Updated emissions projections from the federal government show an improvement over last year’s updates, but Canada is still set to miss its 2030 target by more than 100 million tonnes.
The federal government released its latest emissions projections on December 20. While they show emissions of 673 million tonnes of carbon dioxide equivalent in 2030, an improvement of 28 million tonnes from 2018’s projections, that number is still 162 million tonnes higher than the 2030 target of 511 million tonnes.
Even under the federal government’s most optimistic estimate, accounting for additional measures announced but not yet implemented and considering forestry and land-use activities that could reduce carbon dioxide levels in the atmosphere, Canada is still set to miss its target by 77 million tonnes.
Measures taken by the federal government do, however, show a marked improvement over the projected emissions from 2015. Then, Canada’s emissions in 2030 were estimated to grow to 815 million tonnes.
This year’s report projects an “overall decline” in greenhouse gas emissions over the next 11 years. The report says that a “wide range of policies programs and investments” implemented since 2016 have led to “the biggest improvement to the country’s emissions outlook since reporting began” in 2011.
The number touted by the government, the estimated 673 million tonnes of emissions in 2030, is based on federal, provincial and territorial policies and measures in place as of September 2019.
The rosier, 603-million tonne estimate is based on programs announced but not yet fully implemented, including the clean fuel standard.
The report says that those forestry and land-use activities include sustainable forest management and the conservation of natural areas. Those contributions are projected to reduce Canada’s emissions by a further 15 tonnes in 2030.
The federal government recently promised it would conserve 25 per cent of Canada’s land and oceans by 2025 and plant 2 billion trees by 2030.
The projection including additional measures, sustainable forests and conservation and future technology adoption is 4 million tonnes below last year’s most optimistic forecast.
“This progress is primarily driven by measures implemented in 2018, like pricing carbon pollution, the Energy Innovation Program, the CleanBC plan and projects developed with provinces and territories”
Those reductions were offset by a lower contribution from Canada’s forests and conserved lands. The projection last year estimated that those natural spaces would contribute to a reduction in emissions by 24 million tonnes. The revised estimate is 15 million tonnes. The reduction is mostly due to the effects of the Mountain Pine Beetle outbreak in BC and due to new agricultural census data.

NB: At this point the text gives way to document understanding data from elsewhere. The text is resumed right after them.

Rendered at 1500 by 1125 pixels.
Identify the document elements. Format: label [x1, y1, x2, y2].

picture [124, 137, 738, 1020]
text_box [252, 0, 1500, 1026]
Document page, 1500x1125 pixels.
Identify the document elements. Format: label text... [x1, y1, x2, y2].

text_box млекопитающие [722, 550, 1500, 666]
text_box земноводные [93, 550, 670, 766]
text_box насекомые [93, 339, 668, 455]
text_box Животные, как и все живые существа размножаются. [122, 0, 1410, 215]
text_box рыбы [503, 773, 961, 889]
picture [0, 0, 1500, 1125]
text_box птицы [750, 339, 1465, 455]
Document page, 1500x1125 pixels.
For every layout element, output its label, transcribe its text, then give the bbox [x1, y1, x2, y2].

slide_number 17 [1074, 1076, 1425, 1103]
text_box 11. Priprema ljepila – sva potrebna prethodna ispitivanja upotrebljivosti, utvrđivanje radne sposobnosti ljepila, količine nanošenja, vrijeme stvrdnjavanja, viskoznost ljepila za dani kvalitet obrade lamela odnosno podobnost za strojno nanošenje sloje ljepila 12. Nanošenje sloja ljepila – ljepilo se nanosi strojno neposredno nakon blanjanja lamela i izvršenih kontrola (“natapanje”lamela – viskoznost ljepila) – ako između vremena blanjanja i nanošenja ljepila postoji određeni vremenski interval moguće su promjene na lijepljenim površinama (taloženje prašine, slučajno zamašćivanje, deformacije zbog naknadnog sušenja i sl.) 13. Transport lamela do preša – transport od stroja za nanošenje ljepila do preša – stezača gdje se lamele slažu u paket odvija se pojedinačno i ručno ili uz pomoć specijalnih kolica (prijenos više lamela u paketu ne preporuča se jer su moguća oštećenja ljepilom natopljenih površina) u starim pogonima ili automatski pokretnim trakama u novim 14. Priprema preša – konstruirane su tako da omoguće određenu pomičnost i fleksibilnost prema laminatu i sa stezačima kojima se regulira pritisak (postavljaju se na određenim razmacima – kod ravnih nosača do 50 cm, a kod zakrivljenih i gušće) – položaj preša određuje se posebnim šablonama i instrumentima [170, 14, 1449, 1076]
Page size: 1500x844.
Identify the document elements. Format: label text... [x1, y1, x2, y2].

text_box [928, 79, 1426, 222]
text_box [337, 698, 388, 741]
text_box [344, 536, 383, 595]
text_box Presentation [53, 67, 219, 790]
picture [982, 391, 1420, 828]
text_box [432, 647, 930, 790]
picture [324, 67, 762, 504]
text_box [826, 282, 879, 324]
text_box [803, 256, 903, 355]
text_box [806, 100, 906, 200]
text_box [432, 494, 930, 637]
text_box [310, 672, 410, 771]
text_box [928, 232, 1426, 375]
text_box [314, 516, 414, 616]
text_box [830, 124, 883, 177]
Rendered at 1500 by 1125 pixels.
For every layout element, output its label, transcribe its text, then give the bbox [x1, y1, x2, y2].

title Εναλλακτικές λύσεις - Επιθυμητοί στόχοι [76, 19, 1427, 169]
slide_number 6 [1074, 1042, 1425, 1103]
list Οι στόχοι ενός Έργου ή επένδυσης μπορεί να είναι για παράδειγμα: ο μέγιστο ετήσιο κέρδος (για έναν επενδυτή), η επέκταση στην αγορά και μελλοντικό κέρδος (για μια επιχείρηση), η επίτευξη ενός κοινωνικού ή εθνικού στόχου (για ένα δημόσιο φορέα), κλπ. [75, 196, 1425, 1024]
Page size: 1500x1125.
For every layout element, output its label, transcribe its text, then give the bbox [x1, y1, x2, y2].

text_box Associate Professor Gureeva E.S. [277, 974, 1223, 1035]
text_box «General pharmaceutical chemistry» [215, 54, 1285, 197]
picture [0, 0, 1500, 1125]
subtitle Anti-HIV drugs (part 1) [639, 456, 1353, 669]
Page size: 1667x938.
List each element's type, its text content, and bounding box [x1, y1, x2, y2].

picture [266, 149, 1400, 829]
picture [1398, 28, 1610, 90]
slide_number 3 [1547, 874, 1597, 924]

Despite the gap between current projections and the 2030 goal, the federal government remains optimistic.
“Environment and Climate Change Canada expects that GHG projections will continue to decline towards the 2030 target. Current estimates do not yet fully account for future reductions from green infrastructure, clean technology and innovation,” the report says.
“In addition, new commitments, as indicated in the December 2019 Minister’s mandate letters, are not yet included in the 2019 projections.”
The report cites efforts to increase clean electricity, greener buildings and communities, electrify transportation and use more nature-based solutions as ways the projection could improve in the future.
“As policies to meet these commitments are elaborated and these initiatives are implemented, they will be included in Canada’s annual emissions modelling reporting,” the federal government wrote.
“Actual emission reductions from these commitments will depend on the details of how the future policies and measures are designed, including how they will interact with each other and with other existing measures. However, we do know they can deliver important greenhouse gas reductions.”
The report estimates that energy-saving retrofits in just two per cent more residential buildings each year could reduce emissions by about 1.2 million tonnes.
They also cite findings from the Canadian Parks and Wilderness Society (CPAWS) that nature-based solutions can reduce emissions by about 20 million tonnes in 2030.
“The development of the Pan-Canadian Framework was just the beginning,” the federal government wrote.
“Science indicates that more action is needed. As such, the Government of Canada recently announced its intent to exceed Canada’s 2030 Paris Agreement target and begin work so that Canada can achieve net-zero emissions by 2050.